10. Feel Good Friday
""Ms. Mata’afa, 64, a high chief who holds the title fiame, was propelled into political leadership after her father, the country’s first prime minister, died when she was 18. Not long after, she became the matai, or head of her family — an unusually early rise." After Weeks of Twists, Samoa Is Set to Have Its First Female Leader. My household has has a female Samoan leader for decades, and I can confirm, it works. Malo Lava.

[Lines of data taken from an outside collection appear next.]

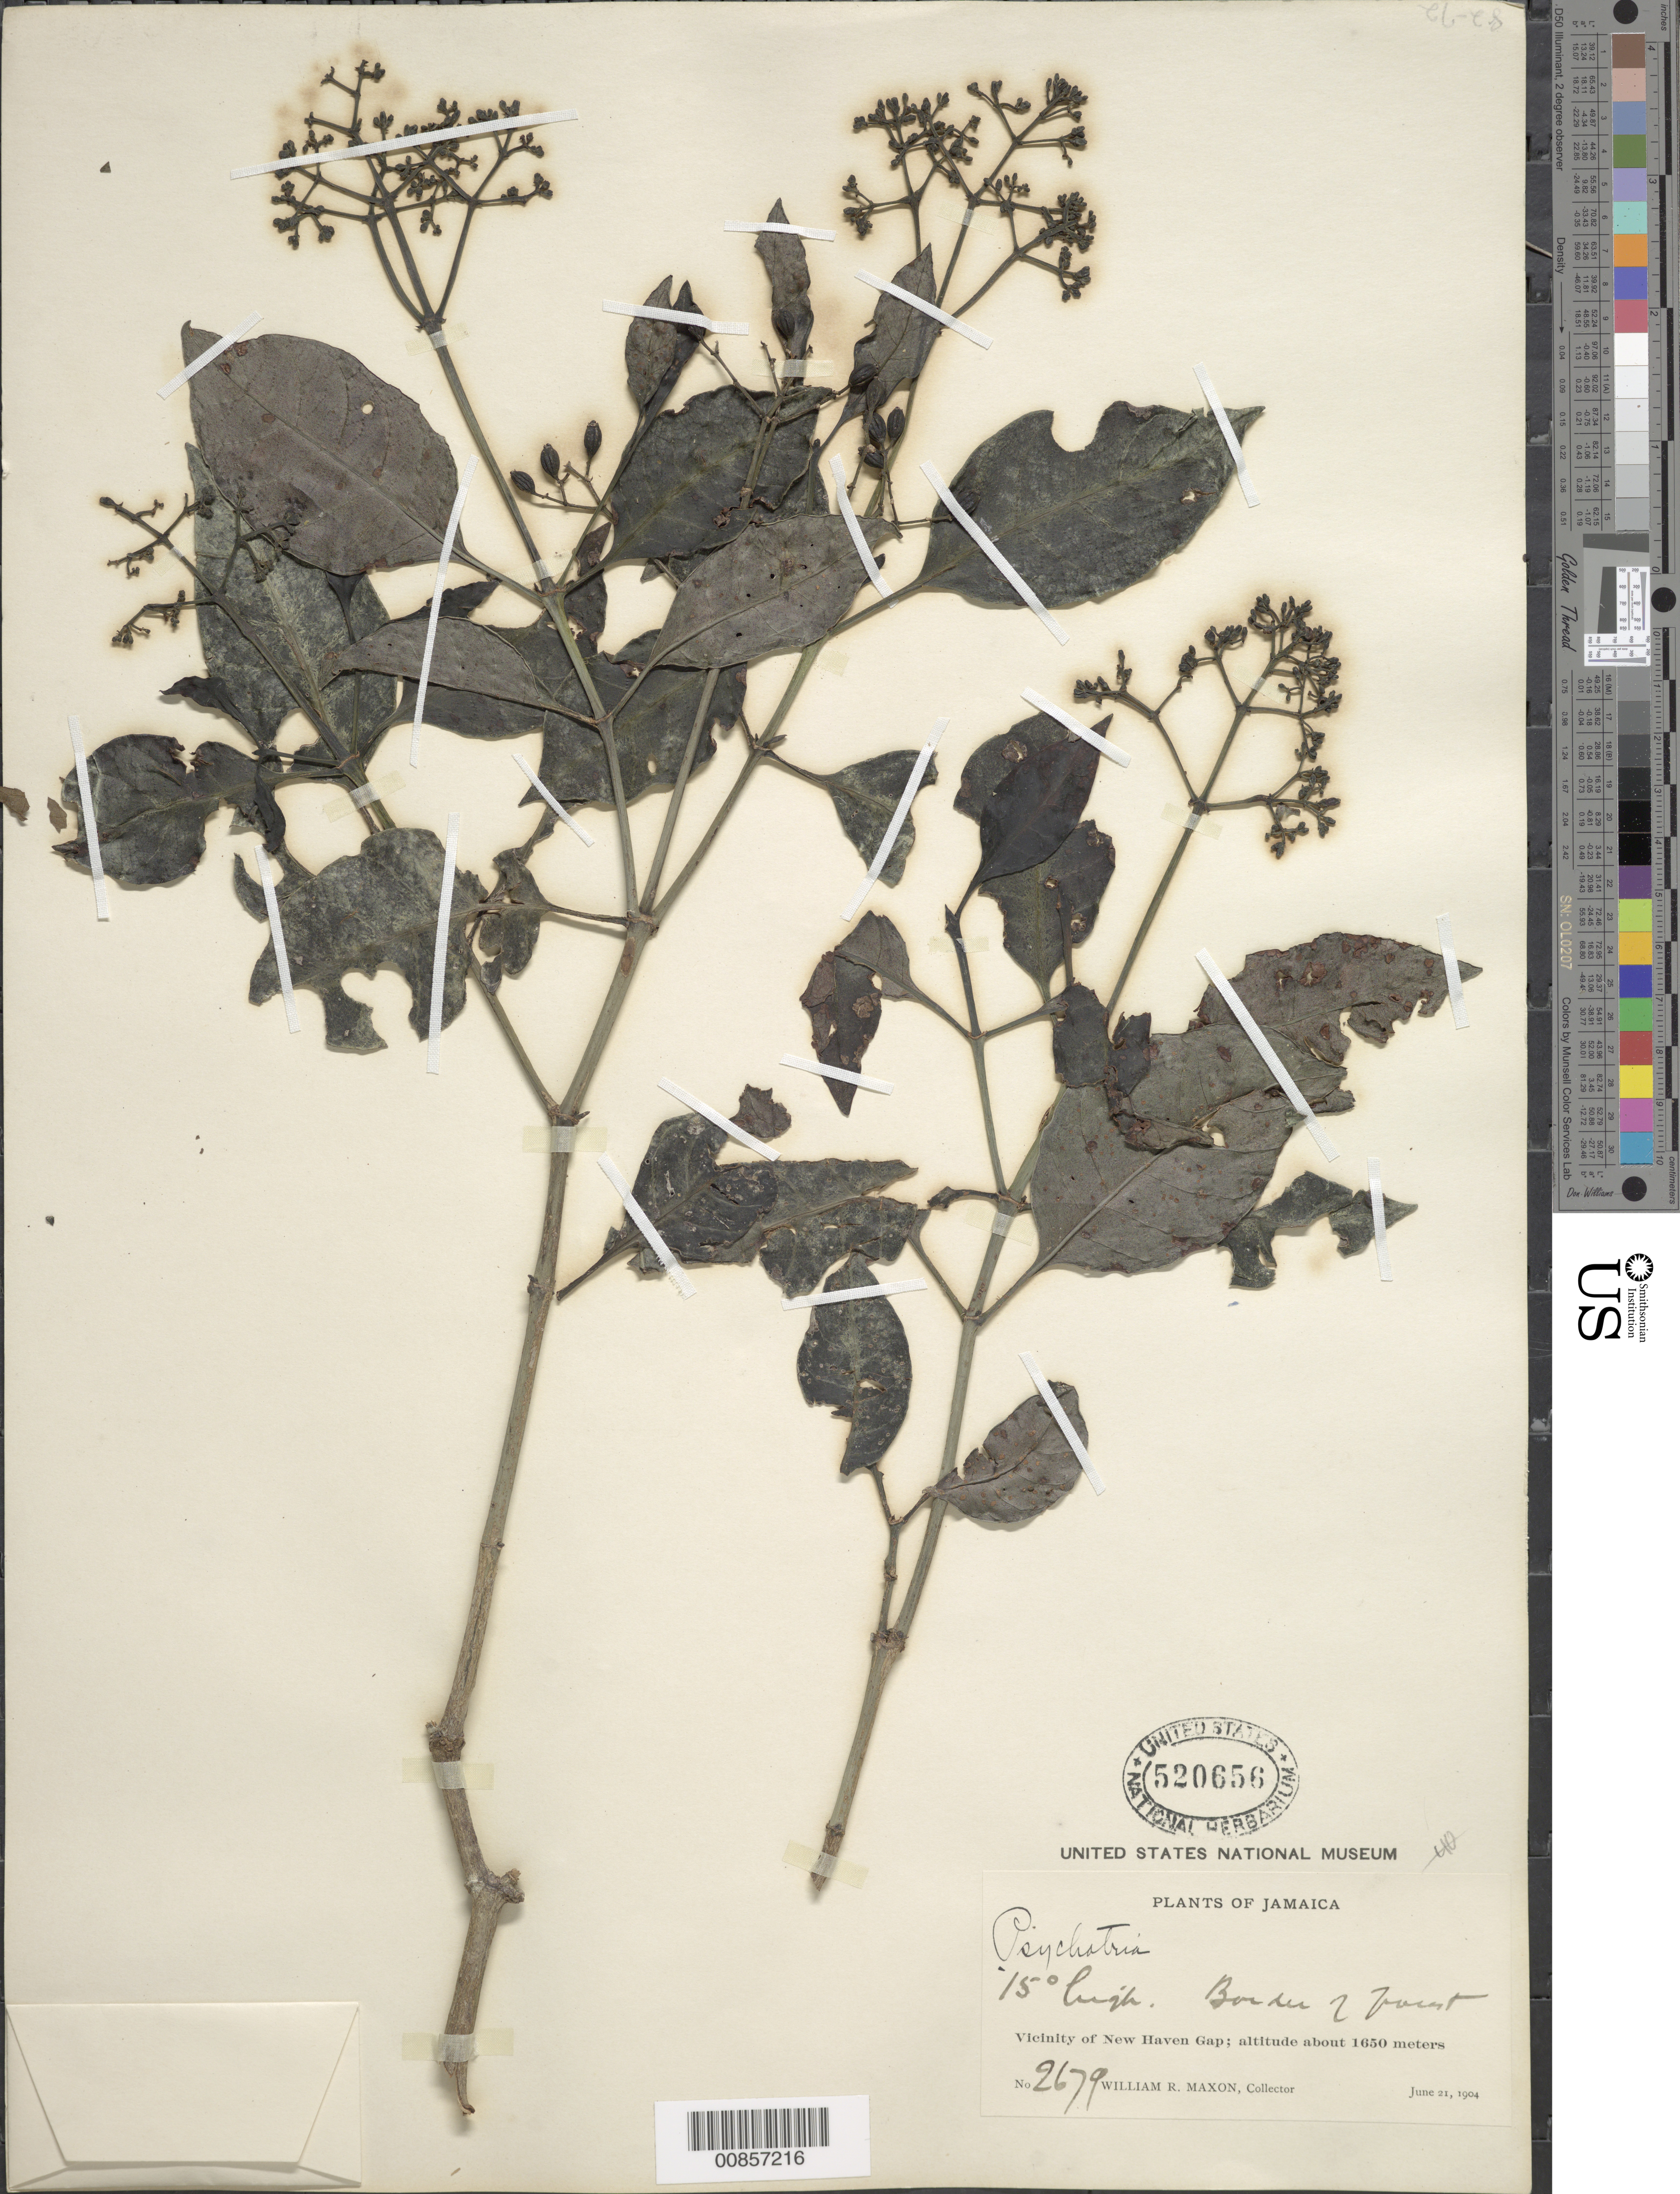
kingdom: Plantae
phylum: Tracheophyta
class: Magnoliopsida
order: Gentianales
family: Rubiaceae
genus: Psychotria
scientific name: Psychotria sp.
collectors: W. R. Maxon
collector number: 2679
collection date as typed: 21 Jun 1904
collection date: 1904-06-21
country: Jamaica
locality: Vicinity of New Haven Gap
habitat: Border of forest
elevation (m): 1650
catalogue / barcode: US 520656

+ "His own experience of relying on free school meals to eat brings authenticity and compassion to his campaigning, and his status as a Premier League footballer means people and politicians sit up and take notice." Manchester United's Marcus Rashford becomes youngest person to top Sunday Times Giving List. Amazing.
+ Oklahoma siblings separated as young children, find each other after 40 years, living just one mile apart. (This is a good one, folks.)
+ WaPo: After more than a year of separation and isolation, Americans are reuniting.
+ More than 1 million households across the U.S. have already signed up for the Emergency Broadband Benefit (EBB) program.
+ Rejoice. The AppleTV remote, the worst product ever offered by the company, is at long last dead. (I'm burying mine where it always felt most comfortable: between couch cushions.)
+ Slate: The Man Who Is Actually Getting a Free Krispy Kreme Vax Doughnut a Day. "What’s funny is that they built this new Krispy Kreme that I’ve been going to. It just opened up the week before my second Pfizer shot, and it’s within walking distance. It’s a mile away. It’s kismet, right? (If kismet is a euphemism for diabetes, then yes.)